One practical point cuts against the urgency Sabatini describes. A candidate who files the resignation letter on time can set its effective date as late as the day the new term begins, so the immediate loss of office he warns about is triggered only because he declined to file. The real burden the law imposes is narrower and well understood: he cannot run for the higher office while keeping his current seat as a safety net if he loses. Courts have consistently called that a lawful burden rather than an unconstitutional barrier.

What happens to Sabatini’s commission seat

If he wins an injunction

He could qualify for Congress without resigning and keep his District 1 seat while he campaigns, at least while the order stands. This is the outcome Walker has already declined to grant once.

If he loses but files a resignation letter before qualifying closes

He can run for Congress and set his resignation to take effect when the congressional term would begin in January 2027. If he wins the seat, he moves to Washington. If he loses, the resignation is still irrevocable, so he gives up the commission seat anyway and it is filled under state law.
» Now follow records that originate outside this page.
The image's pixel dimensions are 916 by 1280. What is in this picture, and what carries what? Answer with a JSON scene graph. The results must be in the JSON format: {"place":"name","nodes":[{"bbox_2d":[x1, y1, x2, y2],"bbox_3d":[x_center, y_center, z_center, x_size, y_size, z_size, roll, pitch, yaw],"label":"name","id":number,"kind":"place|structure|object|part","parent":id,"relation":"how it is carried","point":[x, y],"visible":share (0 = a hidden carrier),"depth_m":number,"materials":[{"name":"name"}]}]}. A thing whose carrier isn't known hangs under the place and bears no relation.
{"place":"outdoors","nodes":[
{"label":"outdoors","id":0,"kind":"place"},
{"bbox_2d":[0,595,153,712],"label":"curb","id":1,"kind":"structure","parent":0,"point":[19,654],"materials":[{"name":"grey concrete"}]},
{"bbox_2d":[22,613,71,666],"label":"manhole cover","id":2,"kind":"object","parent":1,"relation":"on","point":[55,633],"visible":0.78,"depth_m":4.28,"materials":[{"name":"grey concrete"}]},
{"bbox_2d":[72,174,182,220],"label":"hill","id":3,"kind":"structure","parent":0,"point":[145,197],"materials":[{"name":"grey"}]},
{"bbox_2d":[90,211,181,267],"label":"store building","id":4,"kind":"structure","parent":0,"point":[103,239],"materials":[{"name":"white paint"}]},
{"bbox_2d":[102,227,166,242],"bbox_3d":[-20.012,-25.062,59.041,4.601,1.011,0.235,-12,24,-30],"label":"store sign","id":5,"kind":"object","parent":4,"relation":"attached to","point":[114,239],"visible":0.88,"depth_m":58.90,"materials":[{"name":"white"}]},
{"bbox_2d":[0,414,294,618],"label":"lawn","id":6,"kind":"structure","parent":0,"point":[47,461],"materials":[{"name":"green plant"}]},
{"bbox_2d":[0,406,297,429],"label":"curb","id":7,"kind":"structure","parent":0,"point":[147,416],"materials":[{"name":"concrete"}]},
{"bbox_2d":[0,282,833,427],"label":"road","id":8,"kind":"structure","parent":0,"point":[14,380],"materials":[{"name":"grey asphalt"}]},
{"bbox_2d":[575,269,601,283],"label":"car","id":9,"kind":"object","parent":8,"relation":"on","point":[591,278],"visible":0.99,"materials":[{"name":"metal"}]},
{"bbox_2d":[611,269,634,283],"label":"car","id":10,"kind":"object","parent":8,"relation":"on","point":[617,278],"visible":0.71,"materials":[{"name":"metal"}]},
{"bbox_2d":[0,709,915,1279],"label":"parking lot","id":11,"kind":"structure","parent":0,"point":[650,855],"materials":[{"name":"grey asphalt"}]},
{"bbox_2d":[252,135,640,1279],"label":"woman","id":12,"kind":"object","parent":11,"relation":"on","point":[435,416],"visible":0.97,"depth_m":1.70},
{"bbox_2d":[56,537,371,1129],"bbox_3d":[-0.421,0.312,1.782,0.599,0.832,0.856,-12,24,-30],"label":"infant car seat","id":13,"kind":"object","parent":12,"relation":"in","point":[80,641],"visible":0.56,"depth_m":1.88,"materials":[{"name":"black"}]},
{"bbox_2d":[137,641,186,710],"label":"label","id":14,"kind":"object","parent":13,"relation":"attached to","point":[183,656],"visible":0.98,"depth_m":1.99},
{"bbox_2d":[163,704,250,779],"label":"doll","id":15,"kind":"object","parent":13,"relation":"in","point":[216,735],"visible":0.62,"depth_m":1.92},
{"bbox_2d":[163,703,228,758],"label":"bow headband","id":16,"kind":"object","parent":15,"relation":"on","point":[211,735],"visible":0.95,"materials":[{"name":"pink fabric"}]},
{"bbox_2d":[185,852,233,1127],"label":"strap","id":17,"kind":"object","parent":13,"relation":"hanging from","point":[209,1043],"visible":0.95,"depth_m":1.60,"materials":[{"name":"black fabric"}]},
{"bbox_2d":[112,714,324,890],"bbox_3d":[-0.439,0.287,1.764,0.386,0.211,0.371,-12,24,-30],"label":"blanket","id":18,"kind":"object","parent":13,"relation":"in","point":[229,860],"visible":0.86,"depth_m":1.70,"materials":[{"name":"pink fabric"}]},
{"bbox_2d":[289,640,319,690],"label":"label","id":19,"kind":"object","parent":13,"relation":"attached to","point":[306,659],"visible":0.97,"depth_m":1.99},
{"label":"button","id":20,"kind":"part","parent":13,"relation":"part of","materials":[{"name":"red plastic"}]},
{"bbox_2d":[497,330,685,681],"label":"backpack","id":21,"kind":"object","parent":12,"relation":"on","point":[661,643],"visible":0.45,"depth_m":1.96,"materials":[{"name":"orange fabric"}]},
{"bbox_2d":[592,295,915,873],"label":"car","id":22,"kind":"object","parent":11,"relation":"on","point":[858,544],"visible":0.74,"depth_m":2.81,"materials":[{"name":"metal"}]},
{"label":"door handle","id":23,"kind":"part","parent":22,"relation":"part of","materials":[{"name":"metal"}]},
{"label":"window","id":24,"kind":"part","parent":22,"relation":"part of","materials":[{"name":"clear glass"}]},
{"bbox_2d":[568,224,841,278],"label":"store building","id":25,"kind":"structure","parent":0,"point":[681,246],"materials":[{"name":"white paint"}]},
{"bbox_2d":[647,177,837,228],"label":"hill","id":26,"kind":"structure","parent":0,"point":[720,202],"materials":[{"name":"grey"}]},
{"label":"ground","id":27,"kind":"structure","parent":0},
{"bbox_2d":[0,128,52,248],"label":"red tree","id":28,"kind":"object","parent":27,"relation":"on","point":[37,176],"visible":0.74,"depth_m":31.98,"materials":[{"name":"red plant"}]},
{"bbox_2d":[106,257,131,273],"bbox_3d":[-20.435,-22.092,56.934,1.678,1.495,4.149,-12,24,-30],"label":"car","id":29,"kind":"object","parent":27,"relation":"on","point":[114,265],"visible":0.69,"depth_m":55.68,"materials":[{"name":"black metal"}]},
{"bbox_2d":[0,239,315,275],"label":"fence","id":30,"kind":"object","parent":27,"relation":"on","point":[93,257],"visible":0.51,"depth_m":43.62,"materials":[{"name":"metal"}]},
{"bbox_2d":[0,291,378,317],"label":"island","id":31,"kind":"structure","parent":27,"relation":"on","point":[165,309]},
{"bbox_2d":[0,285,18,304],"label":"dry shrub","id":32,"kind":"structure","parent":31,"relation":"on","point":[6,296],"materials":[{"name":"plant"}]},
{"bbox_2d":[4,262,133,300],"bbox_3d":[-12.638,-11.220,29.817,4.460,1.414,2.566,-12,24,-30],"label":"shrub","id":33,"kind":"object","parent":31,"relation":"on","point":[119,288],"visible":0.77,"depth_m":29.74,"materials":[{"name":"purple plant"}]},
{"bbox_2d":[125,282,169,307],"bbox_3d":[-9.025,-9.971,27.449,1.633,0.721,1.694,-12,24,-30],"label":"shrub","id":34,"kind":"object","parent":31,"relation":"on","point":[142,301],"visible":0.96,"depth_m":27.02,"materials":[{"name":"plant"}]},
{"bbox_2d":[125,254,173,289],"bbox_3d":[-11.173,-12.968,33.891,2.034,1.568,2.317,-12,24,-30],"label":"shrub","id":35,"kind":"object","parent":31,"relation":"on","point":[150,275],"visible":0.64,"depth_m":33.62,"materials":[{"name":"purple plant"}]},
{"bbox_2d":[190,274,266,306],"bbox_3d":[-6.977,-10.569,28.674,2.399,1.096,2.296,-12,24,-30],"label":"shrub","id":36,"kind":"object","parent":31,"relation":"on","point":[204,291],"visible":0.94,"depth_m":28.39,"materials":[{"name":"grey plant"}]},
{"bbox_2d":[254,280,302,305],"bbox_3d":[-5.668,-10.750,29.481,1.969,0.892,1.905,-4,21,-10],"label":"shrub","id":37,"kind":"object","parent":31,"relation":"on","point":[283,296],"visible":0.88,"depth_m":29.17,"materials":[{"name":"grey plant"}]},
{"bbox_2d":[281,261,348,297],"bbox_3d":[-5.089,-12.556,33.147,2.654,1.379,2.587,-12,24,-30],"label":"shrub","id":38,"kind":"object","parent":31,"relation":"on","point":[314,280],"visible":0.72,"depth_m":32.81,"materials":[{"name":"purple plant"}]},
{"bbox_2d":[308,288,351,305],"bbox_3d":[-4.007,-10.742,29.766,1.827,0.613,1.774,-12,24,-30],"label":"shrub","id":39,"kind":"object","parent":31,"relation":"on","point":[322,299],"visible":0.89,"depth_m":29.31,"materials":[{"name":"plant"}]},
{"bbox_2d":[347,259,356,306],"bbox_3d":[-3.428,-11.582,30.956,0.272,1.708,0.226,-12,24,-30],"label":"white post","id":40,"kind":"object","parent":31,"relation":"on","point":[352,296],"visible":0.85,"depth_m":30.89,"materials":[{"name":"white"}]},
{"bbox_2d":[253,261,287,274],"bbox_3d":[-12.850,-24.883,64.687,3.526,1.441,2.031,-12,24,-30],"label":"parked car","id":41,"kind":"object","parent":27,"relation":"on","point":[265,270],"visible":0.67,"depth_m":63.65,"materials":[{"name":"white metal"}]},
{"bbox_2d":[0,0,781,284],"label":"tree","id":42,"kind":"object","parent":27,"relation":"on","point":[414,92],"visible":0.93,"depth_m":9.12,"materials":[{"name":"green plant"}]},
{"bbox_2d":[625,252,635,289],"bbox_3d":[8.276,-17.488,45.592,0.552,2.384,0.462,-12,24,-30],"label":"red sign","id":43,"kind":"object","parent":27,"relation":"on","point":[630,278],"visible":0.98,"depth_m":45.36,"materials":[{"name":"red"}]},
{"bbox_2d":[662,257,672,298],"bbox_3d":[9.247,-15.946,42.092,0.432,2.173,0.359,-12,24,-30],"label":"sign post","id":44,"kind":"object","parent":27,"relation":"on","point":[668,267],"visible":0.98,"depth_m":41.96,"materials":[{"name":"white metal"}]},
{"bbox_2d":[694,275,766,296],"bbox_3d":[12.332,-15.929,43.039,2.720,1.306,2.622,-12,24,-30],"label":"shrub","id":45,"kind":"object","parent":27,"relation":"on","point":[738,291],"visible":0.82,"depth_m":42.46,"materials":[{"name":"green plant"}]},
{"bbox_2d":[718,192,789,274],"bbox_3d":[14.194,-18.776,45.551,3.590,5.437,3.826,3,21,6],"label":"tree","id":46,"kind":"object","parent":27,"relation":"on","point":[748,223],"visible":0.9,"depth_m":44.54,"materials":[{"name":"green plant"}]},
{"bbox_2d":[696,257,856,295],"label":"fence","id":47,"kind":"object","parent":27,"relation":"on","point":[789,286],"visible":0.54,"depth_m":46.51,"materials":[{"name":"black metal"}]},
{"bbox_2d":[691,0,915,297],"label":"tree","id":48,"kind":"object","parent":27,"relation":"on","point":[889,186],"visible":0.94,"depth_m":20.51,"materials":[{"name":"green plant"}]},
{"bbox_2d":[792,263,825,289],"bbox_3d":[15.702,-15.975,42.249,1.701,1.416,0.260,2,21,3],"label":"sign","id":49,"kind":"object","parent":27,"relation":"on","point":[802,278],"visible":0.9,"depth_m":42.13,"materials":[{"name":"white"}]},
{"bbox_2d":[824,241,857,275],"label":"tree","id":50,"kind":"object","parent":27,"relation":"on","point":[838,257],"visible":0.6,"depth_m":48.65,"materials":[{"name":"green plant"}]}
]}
No safety net.

If he loses and refuses to resign but qualifies anyway

The statute treats that as an automatic, irrevocable resignation effective immediately, costing him the commission seat now, and it could expose his candidacy to a challenge under Section 99.0211.

If he abandons the congressional run

He keeps his Lake County Commission seat through the end of his term in November 2028.

Why it matters beyond Lake County

Resign-to-run is a statewide law, and a ruling for Sabatini would ripple to every county commissioner, school board member, and city official in Florida who has eyed a congressional seat without wanting to risk the office they already hold. That includes officeholders here on the Space Coast. The case also lands in the middle of a broader season of litigation over how Florida administers its 2026 elections, the same arena that has produced fights over the state’s redistricting maps and the handling of judicial and legislative vacancies.

For now, the smart money tracks the judge’s own words. Sabatini calls the law illegal. The court calls his odds of proving it low. The qualifying window will likely force the issue before any of it is fully resolved.